Do Diario de Pernambuco

Foto: Kim Jae-Hwan/AFP

A data-limite estabelecida não poderia ser mais simbólica: exatamente duas décadas depois que a rede terrorista Al-Qaeda, apoiada pela milícia fundamentalista islâmica afegã Talibã, atacou Nova York e Washington, empurrando os Estados Unidos para a guerra mais longa de sua história. Até 11 de setembro, todas as tropas norte-americanas terão sido retiradas do Afeganistão. A decisão da Casa Branca, divulgada ontem pelo jornal The Washington Post, será formalmente anunciada, hoje, pelo presidente Joe Biden. Segundo o Post, o Pentágono manterá em território afegão milhares de militares além do prazo de saída de 1º de maio acordado pelo ex-presidente Donald Trump com o Talibã. Em resposta, o grupo insurgente avisou que não participará de uma cúpula sobre o futuro do Afeganistão, prevista para este mês na Turquia, antes da retirada total de tropas estrangeiras do país.

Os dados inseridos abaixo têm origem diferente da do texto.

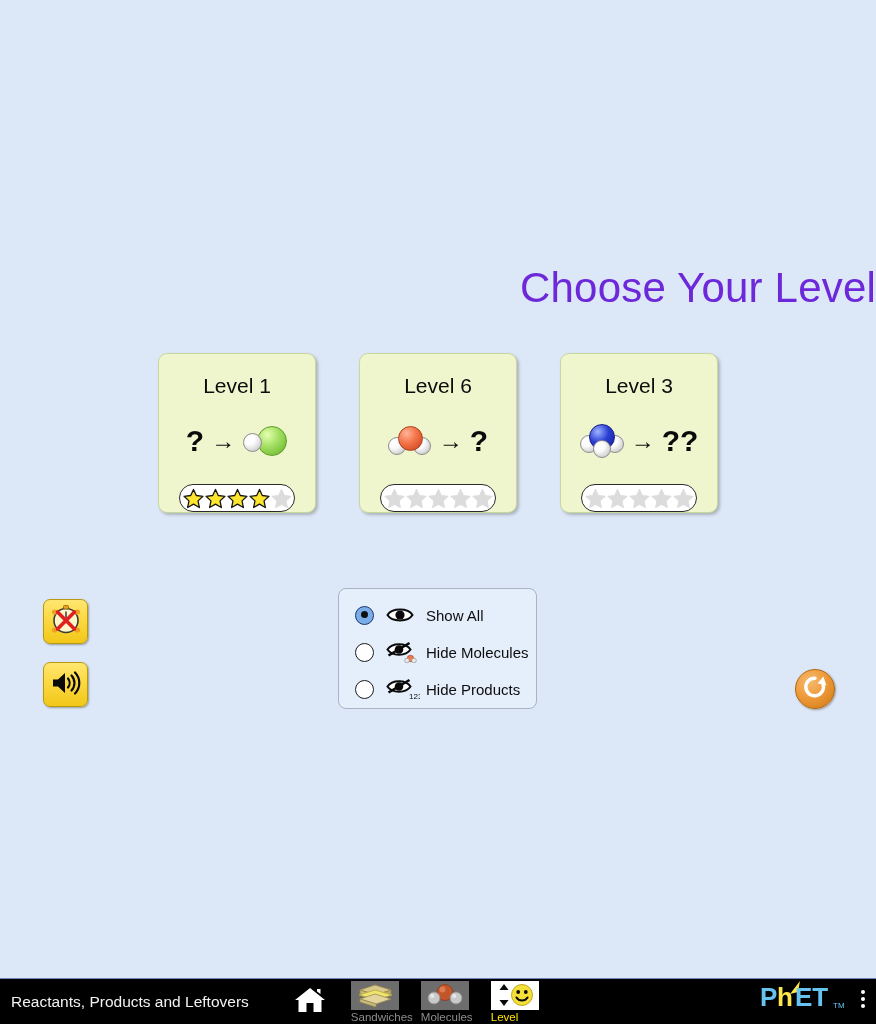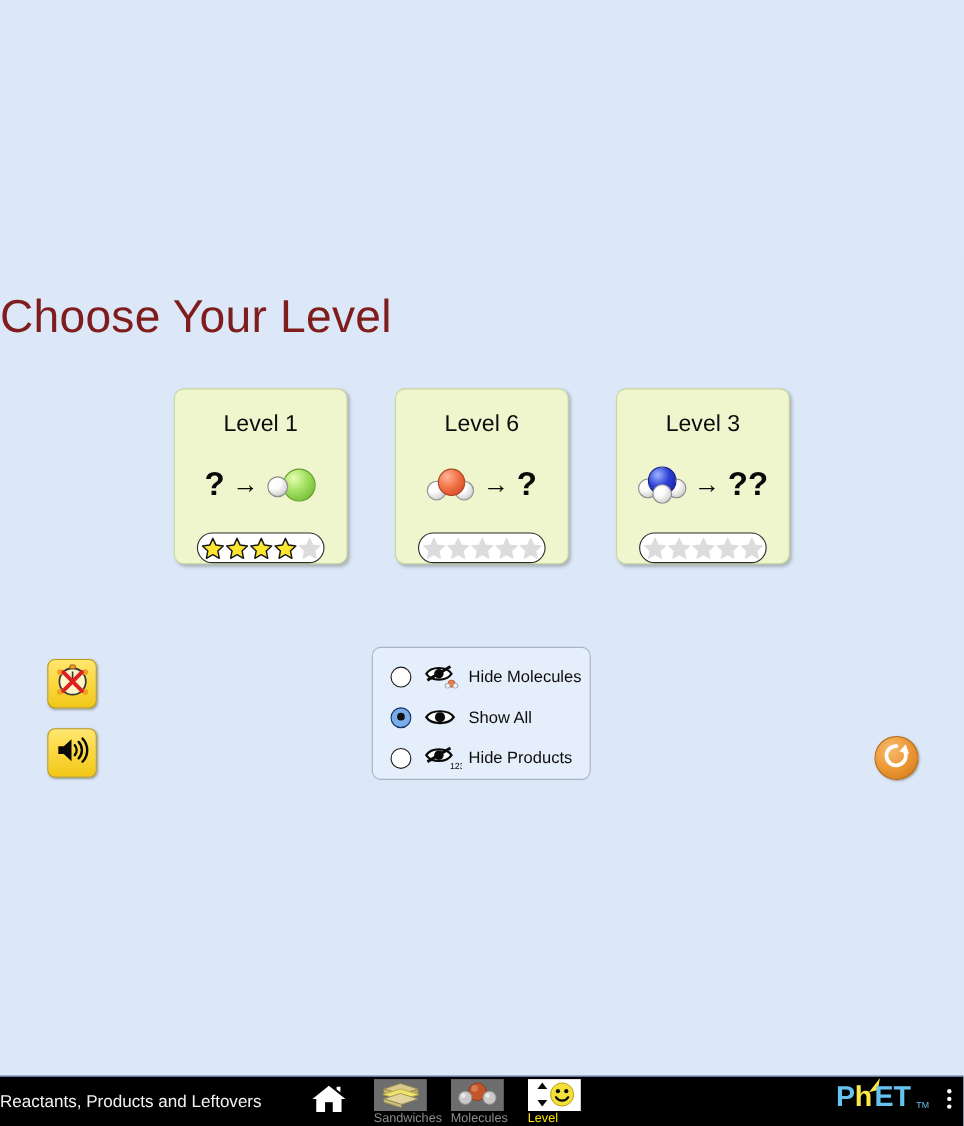--- a/index.html
+++ b/index.html
@@ -24,24 +24,24 @@
     height: 978px;
     background: #dce7f8;
   }
 
   
   #page-title {
     position: absolute;
     top: 264px;
     left: 0;
     width: 876px;
-    text-align: left;
+    text-align: right;
     font-size: 42px;
     font-weight: 400;
-    color: #7f1d1d;
+    color: #6d28d9;
     letter-spacing: 0.2px;
   }
 
   
   #level-cards {
     position: absolute;
     top: 353px;
     left: 158px;
     width: 560px;
     display: flex;
@@ -254,20 +254,21 @@
     bottom: 0;
     width: 876px;
     height: 46px;
     background: #000000;
     border-top: 1px solid #6e86b6;
     display: flex;
     align-items: center;
   }
 
   #sim-name {
+    margin-left: 11px;
     color: #f2f2f2;
     font-size: 15.5px;
     white-space: nowrap;
     text-align: right;
   }
 
   #home-button {
     margin-left: 42px;
     width: 38px; height: 38px;
     display: flex;
@@ -426,45 +427,45 @@
           </svg>
         <svg class="star" viewBox="0 0 24 24">
             <polygon points="12,1.6 15.2,8.6 22.8,9.5 17.2,14.7 18.7,22.3 12,18.5 5.3,22.3 6.8,14.7 1.2,9.5 8.8,8.6" fill="#dcdcdc" stroke="#dcdcdc" stroke-width="1.2" stroke-linejoin="round"></polygon>
           </svg>
       </div>
     </div>
 
   </div>
 
   <div id="visibility-panel">
+
+    <div class="radio-row">
+      <span class="radio-outer selected"></span>
+      <span class="radio-icon">
+        <svg width="28" height="18" viewBox="0 0 28 18">
+          <path d="M1.5 9 C6 1.8 22 1.8 26.5 9 C22 16.2 6 16.2 1.5 9 Z" fill="#ffffff" stroke="#0a0a0a" stroke-width="2"></path>
+          <circle cx="14" cy="9" r="4.6" fill="#0a0a0a"></circle>
+        </svg>
+      </span>
+      <span class="radio-label">Show All</span>
+    </div>
 
     <div class="radio-row">
       <span class="radio-outer"></span>
       <span class="radio-icon">
         <svg width="32" height="22" viewBox="0 0 32 22">
           <path d="M1.5 8.5 C6 1.5 20 1.5 24.5 8.5 C20 15.5 6 15.5 1.5 8.5 Z" fill="#ffffff" stroke="#0a0a0a" stroke-width="2"></path>
           <circle cx="13" cy="8.5" r="4.3" fill="#0a0a0a"></circle>
           <line x1="2.5" y1="14.5" x2="23.5" y2="2" stroke="#0a0a0a" stroke-width="2.6"></line>
           <circle cx="24.5" cy="17.5" r="3.2" fill="#ef7a4a" stroke="#b5502a" stroke-width="0.8"></circle>
           <circle cx="21" cy="19.5" r="2.3" fill="#ececec" stroke="#9a9a9a" stroke-width="0.8"></circle>
           <circle cx="28" cy="19.5" r="2.3" fill="#ececec" stroke="#9a9a9a" stroke-width="0.8"></circle>
         </svg>
       </span>
       <span class="radio-label">Hide Molecules</span>
-    </div>
-
-    <div class="radio-row">
-      <span class="radio-outer selected"></span>
-      <span class="radio-icon">
-        <svg width="28" height="18" viewBox="0 0 28 18">
-          <path d="M1.5 9 C6 1.8 22 1.8 26.5 9 C22 16.2 6 16.2 1.5 9 Z" fill="#ffffff" stroke="#0a0a0a" stroke-width="2"></path>
-          <circle cx="14" cy="9" r="4.6" fill="#0a0a0a"></circle>
-        </svg>
-      </span>
-      <span class="radio-label">Show All</span>
     </div>
 
     <div class="radio-row">
       <span class="radio-outer"></span>
       <span class="radio-icon">
         <svg width="34" height="22" viewBox="0 0 34 22">
           <path d="M1.5 8.5 C6 1.5 20 1.5 24.5 8.5 C20 15.5 6 15.5 1.5 8.5 Z" fill="#ffffff" stroke="#0a0a0a" stroke-width="2"></path>
           <circle cx="13" cy="8.5" r="4.3" fill="#0a0a0a"></circle>
           <line x1="2.5" y1="14.5" x2="23.5" y2="2" stroke="#0a0a0a" stroke-width="2.6"></line>
           <text x="23" y="21" font-family="Liberation Sans, sans-serif" font-size="8" fill="#0a0a0a">123</text>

“Antes de que todas as forças estrangeiras tiverem se retirado completamente do nosso país natal, não vamos participar de nenhuma conferência que tomar decisões sobre o Afeganistão”, declarou, por meio de um tuíte, Mohammad Naeem, porta-voz dos talibãs no Catar. Não ficou claro se o Talibã retomará os ataques às forças dos EUA e da Organização do Tratado do Atlântico Norte (Otan), que considera de ocupação — oficialmente, são 3.500 soldados norte-americanos e 7 mil da aliança militar ocidental.

Haroun Rahimi, professor de direito da Universidade Americana do Afeganistão e pesquisador vistante do Centro Oxford para Estudos Islâmicos, afirmou ao Correio que a decisão de Biden não é uma boa notícia para o processo de paz. “Trata-se de uma medida incondicional, o que significa que o Talibã não tem incentivos para participar significativamente do processo de paz, a fim de alcançar sua demanda central de retirada das tropas estrangeiras”, comentou.

Barganha
Segundo o estudioso, os talibãs buscam reconhecimento internacional e ajuda financeira dos EUA como condição para não retornarem ao status pré-2001, em que a milícia governava o Afeganistão. “No campo doméstico, a garantia de segurança pós-retirada das tropas dependerá da capacidade do governo e do Exécito de resistirem a possíveis tentativas de tomada das principais cidades, por parte do Talibã, na ausência de suporte aéreo dos norte-americanos”, disse.

Rahimi não se surpreendeu com a reação do Talibã. “Resta saber o que os EUA e seus esforços diplomáticos poderão fazer para pressionar os talibãs a participarem do processo de paz. Washington pode oferecer remover os líderes da milícia da lista de sanções ou pressionar o Paquistão a influenciar o grupo. Os talibãs querem obter mais vantagens em troca de engajamento nas negociações de paz”, observou o especialista.

A divulgação da retirada, por parte do The Washington Post, ocorreu no mesmo dia em que um relatório de inteligência trouxe perspectivas sombrias sobre a paz no Afeganistão. “O governo afegão terá dificuldade em manter o Talibã sob controle, caso a coalizão retire o apoio (militar)”, advertiu o documento, segundo o qual as forças de Cabul mantêm o controle da segurança das maiores cidades do país.